## Gösterilen metin
Sözcü Gazetesi yazarı Yılmaz Özdil'den bir alıntıyla başlayayım bugün. 14 Mart günü Özdil, şöyle yazmış: “30 bine yakın Atatürk fotoğrafı topladı. 10 binden fazlasının künyesi var, nerede, ne zaman, kim tarafından çekildiği belli, geriye kalan 20 bin fotoğrafın yeri ve takvimi belirsiz. Fotoğraflar bankaların kasalarında özel koruma altında saklanıyor, 100 yıl önce çekilerek basılmış fotoğraflar bozulmasınlar diye özel havalandırma yapılıyor, özel ilaçlamalar yapılıyor.”

Sözünü ettiği kişi, İzmir’de yaşayan hemen herkesin tanıdığı, bildiği Hanri Benazus. Hanri Bey’i uzun yıllardır tanırım. En son 3 yıl kadar önce, Karşıyaka’da kendisiyle konuşmuştum. Konu aynıydı: “Atatürk Fotoğrafları Koleksiyonu.” Hanri Bey o günlerde bana, Külliye’den de gelenler ve isteyenler olduğunu söylemişti. Hanri Bey Ankara’da “Atatürk Ankara’da” temalı bir “müze” yapacakmış. Ankara Büyükşehir Belediyesi buyur etmiş Hanri Bey’i. Yılmaz Özdil, İzmir’de de olacağını yazmış.

Bilmiyorum.

## Alıştırma
Atatürk fotoğrafları koleksiyonuyla ilgili metne göre bu fotoğraflar nerede saklanıyor?

## Bilgiler
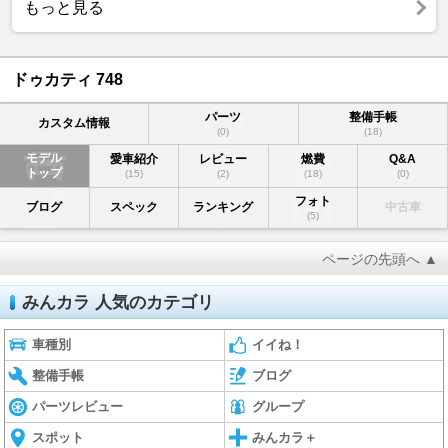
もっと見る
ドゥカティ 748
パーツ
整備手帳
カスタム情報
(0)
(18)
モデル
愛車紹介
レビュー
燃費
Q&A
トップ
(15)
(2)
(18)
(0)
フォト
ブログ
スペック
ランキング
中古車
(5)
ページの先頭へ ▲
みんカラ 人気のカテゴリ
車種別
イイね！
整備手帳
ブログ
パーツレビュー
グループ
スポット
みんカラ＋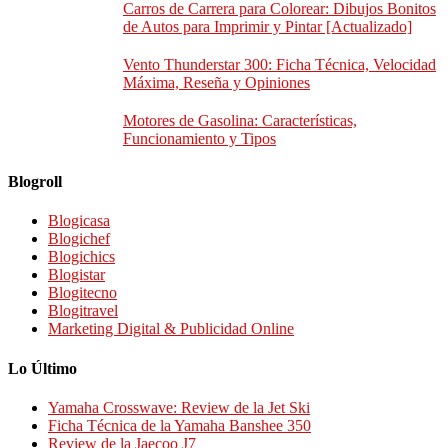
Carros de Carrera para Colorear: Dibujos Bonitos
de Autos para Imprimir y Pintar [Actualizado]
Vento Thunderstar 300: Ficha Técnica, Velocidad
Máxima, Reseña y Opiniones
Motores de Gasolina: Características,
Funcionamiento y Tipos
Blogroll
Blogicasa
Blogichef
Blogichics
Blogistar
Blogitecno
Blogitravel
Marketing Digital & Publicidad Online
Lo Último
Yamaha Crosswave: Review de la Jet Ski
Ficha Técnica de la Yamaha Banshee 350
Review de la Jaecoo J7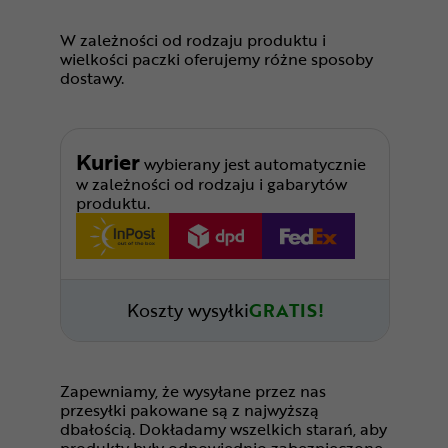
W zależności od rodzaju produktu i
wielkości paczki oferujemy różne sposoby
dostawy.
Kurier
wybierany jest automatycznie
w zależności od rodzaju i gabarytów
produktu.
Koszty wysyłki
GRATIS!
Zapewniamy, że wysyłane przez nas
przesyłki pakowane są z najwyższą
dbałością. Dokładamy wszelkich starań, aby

## Alıştırmanın yanıtı
Bankaların kasalarında, özel koruma altında saklanıyor.